[EXERCISE DATA]
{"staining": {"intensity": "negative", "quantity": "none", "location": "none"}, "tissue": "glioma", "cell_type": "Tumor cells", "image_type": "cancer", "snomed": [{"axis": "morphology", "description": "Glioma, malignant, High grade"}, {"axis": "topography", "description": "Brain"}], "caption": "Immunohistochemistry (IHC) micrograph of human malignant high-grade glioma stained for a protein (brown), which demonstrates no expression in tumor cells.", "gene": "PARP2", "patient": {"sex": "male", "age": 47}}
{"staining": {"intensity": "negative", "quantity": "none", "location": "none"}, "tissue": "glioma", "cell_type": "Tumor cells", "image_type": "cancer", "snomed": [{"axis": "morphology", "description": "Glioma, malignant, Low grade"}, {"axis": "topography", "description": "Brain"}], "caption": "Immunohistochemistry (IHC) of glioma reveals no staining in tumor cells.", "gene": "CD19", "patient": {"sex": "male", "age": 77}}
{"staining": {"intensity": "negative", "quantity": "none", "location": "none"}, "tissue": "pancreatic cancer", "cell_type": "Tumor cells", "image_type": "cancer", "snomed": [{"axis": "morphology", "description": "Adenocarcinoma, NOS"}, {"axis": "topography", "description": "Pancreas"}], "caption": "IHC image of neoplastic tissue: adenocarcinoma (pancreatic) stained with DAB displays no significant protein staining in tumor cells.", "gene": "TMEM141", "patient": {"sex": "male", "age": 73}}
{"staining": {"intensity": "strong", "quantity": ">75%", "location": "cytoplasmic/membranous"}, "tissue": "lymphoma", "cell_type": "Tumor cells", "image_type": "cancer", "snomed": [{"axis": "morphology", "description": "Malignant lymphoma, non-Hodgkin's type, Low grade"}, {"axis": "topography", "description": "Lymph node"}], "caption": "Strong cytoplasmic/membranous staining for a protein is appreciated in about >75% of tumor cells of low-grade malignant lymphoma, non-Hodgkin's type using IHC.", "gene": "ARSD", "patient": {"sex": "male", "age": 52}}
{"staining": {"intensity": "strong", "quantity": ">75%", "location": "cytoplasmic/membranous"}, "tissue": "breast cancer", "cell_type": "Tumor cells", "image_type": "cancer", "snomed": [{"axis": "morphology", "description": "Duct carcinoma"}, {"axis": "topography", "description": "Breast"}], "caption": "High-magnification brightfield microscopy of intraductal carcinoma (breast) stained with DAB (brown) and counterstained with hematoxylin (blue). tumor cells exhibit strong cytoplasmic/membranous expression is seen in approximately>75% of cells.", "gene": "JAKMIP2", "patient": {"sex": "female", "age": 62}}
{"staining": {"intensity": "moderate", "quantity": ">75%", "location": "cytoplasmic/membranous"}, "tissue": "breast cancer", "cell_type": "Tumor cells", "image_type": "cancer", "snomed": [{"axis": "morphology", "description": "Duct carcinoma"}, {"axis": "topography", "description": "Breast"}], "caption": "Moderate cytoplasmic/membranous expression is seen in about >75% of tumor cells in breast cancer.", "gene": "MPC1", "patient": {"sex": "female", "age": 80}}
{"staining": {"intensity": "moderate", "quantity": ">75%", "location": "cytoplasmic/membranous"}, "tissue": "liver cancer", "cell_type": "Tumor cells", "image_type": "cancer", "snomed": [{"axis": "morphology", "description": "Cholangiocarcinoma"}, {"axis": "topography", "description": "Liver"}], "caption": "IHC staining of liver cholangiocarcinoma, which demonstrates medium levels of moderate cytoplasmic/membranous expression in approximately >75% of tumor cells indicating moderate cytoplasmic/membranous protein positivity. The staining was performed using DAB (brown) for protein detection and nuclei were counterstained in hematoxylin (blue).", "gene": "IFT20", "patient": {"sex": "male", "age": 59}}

[EXERCISE INSTRUCTIONS] Your job is to give the listing again exactly as it was written.

[WRITTEN RESPONSE]
{"staining": {"intensity": "negative", "quantity": "none", "location": "none"}, "tissue": "glioma", "cell_type": "Tumor cells", "image_type": "cancer", "snomed": [{"axis": "morphology", "description": "Glioma, malignant, High grade"}, {"axis": "topography", "description": "Brain"}], "caption": "Immunohistochemistry (IHC) micrograph of human malignant high-grade glioma stained for a protein (brown), which demonstrates no expression in tumor cells.", "gene": "PARP2", "patient": {"sex": "male", "age": 47}}
{"staining": {"intensity": "negative", "quantity": "none", "location": "none"}, "tissue": "glioma", "cell_type": "Tumor cells", "image_type": "cancer", "snomed": [{"axis": "morphology", "description": "Glioma, malignant, Low grade"}, {"axis": "topography", "description": "Brain"}], "caption": "Immunohistochemistry (IHC) of glioma reveals no staining in tumor cells.", "gene": "CD19", "patient": {"sex": "male", "age": 77}}
{"staining": {"intensity": "negative", "quantity": "none", "location": "none"}, "tissue": "pancreatic cancer", "cell_type": "Tumor cells", "image_type": "cancer", "snomed": [{"axis": "morphology", "description": "Adenocarcinoma, NOS"}, {"axis": "topography", "description": "Pancreas"}], "caption": "IHC image of neoplastic tissue: adenocarcinoma (pancreatic) stained with DAB displays no significant protein staining in tumor cells.", "gene": "TMEM141", "patient": {"sex": "male", "age": 73}}
{"staining": {"intensity": "strong", "quantity": ">75%", "location": "cytoplasmic/membranous"}, "tissue": "lymphoma", "cell_type": "Tumor cells", "image_type": "cancer", "snomed": [{"axis": "morphology", "description": "Malignant lymphoma, non-Hodgkin's type, Low grade"}, {"axis": "topography", "description": "Lymph node"}], "caption": "Strong cytoplasmic/membranous staining for a protein is appreciated in about >75% of tumor cells of low-grade malignant lymphoma, non-Hodgkin's type using IHC.", "gene": "ARSD", "patient": {"sex": "male", "age": 52}}
{"staining": {"intensity": "strong", "quantity": ">75%", "location": "cytoplasmic/membranous"}, "tissue": "breast cancer", "cell_type": "Tumor cells", "image_type": "cancer", "snomed": [{"axis": "morphology", "description": "Duct carcinoma"}, {"axis": "topography", "description": "Breast"}], "caption": "High-magnification brightfield microscopy of intraductal carcinoma (breast) stained with DAB (brown) and counterstained with hematoxylin (blue). tumor cells exhibit strong cytoplasmic/membranous expression is seen in approximately>75% of cells.", "gene": "JAKMIP2", "patient": {"sex": "female", "age": 62}}
{"staining": {"intensity": "moderate", "quantity": ">75%", "location": "cytoplasmic/membranous"}, "tissue": "breast cancer", "cell_type": "Tumor cells", "image_type": "cancer", "snomed": [{"axis": "morphology", "description": "Duct carcinoma"}, {"axis": "topography", "description": "Breast"}], "caption": "Moderate cytoplasmic/membranous expression is seen in about >75% of tumor cells in breast cancer.", "gene": "MPC1", "patient": {"sex": "female", "age": 80}}
{"staining": {"intensity": "moderate", "quantity": ">75%", "location": "cytoplasmic/membranous"}, "tissue": "liver cancer", "cell_type": "Tumor cells", "image_type": "cancer", "snomed": [{"axis": "morphology", "description": "Cholangiocarcinoma"}, {"axis": "topography", "description": "Liver"}], "caption": "IHC staining of liver cholangiocarcinoma, which demonstrates medium levels of moderate cytoplasmic/membranous expression in approximately >75% of tumor cells indicating moderate cytoplasmic/membranous protein positivity. The staining was performed using DAB (brown) for protein detection and nuclei were counterstained in hematoxylin (blue).", "gene": "IFT20", "patient": {"sex": "male", "age": 59}}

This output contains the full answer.